13.1. Each Party may be given access to Confidential Information (whether communicated orally, in writing, in electronic form or otherwise) from the other Party concerning the business and affairs of the other Party (including disprz’s proprietary information, Licensor Developments and technical data) that it shall have obtained or received as a result of the discussions leading up to or the entering into of this Agreement, in order to perform its obligations under this Agreement.
13.2. The Party that receives Confidential Information shall be known as “Receiving Party”. The Party that discloses Confidential Information shall be known as “Disclosing Party”.
13.3. Both Parties agree to hold all Confidential Information of the other in trust and confidence, as they would their own confidential information. The Parties agree and undertake not to disclose Confidential Information of the other except to those of its respective employees, vendors, agents, consultants, affiliates, sub-contractors, advisors and legal counsel, as may be required to carry out or enforce the terms and conditions of this Agreement.
13.4. The Receiving Party shall not, and shall ensure that its employees, agents, consultants, sub-contractors and professional advisers shall not, during the term of this Agreement or thereafter for a period of 1 year, or during the stage of installation, training and/or support, disclose to any person or use, copy, adapt or alter for any purpose any Confidential Information obtained by it from the Disclosing Party, without the prior written consent of the Disclosing Party, and shall minimize the risk of unauthorized disclosure or use of such Confidential Information.
13.5. Neither Party shall be under an obligation to keep information confidential if it can demonstrate that the information:
(a) was publicly available or generally known to the public at the time of disclosure or has subsequently entered into the public domain, except as a result of a breach of this Agreement; or
(b) was already in the Receiving Party’s possession from another source not related to a Party under this Agreement prior to the disclosure by the Disclosing Party and thus, the Receiving Party was not under any obligation of confidentiality in respect of the same.
13.6. The following circumstances shall not constitute a breach of the obligations of confidentiality set out in this Clause 13 by the Receiving Party, where Confidential Information is disclosed:
(a) to the Receiving Party’s employees, agents, sub-contractors and professional advisers to the extent necessary to enable the Receiving Party to exercise its rights and perform its obligations under the Agreement, provided that such employees, agents, sub-contractors and professional advisers are bound by confidentiality obligations on terms no less onerous than the ones contained in this Agreement;
(b) if, and to the extent, it is required to do so by any law or regulation or Order by any court, Governmental Authority or regulatory agency or authority, provided that, to the extent that it is permitted to do so, the Receiving Party:
(i) provides the Disclosing Party(s) with prompt notice of such request, and reasonable assistance, at the Disclosing Party’s cost, if the Disclosing Party wishes to contest the disclosure.

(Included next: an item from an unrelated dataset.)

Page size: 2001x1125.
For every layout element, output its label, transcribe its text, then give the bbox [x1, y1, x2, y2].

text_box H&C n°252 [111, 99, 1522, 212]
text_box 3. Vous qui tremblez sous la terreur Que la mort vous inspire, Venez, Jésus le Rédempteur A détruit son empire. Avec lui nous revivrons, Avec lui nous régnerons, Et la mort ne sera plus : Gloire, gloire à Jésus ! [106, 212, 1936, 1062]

If the Receiving Party is compelled by law to disclose the Disclosing Party’s Confidential Information as part of a civil proceeding to which the Disclosing Party is a party, and the Disclosing Party is not contesting the disclosure, the Disclosing Party will reimburse the Receiving Party for its reasonable cost of compiling and providing secure access to such Confidential Information; and
(ii) co-operates with the Disclosing Party(s) and uses all reasonable endeavours to avoid or limit disclosure.
13.7. The Parties agree that disclosure or use of Confidential Information in breach of this Clause 13 may give rise to irreparable harm to the injured party and acknowledge that remedies other than injunctive relief may not be adequate. Accordingly, each Party has the right to seek the remedies of injunction, specific performance and/or other equitable relief for any threatened or actual breach of this Clause 13, as well as to seek appropriate monetary damages.
13.8. The provisions of this Clause 13 shall survive the termination and/or expiry of this Agreement for a period of 1 year.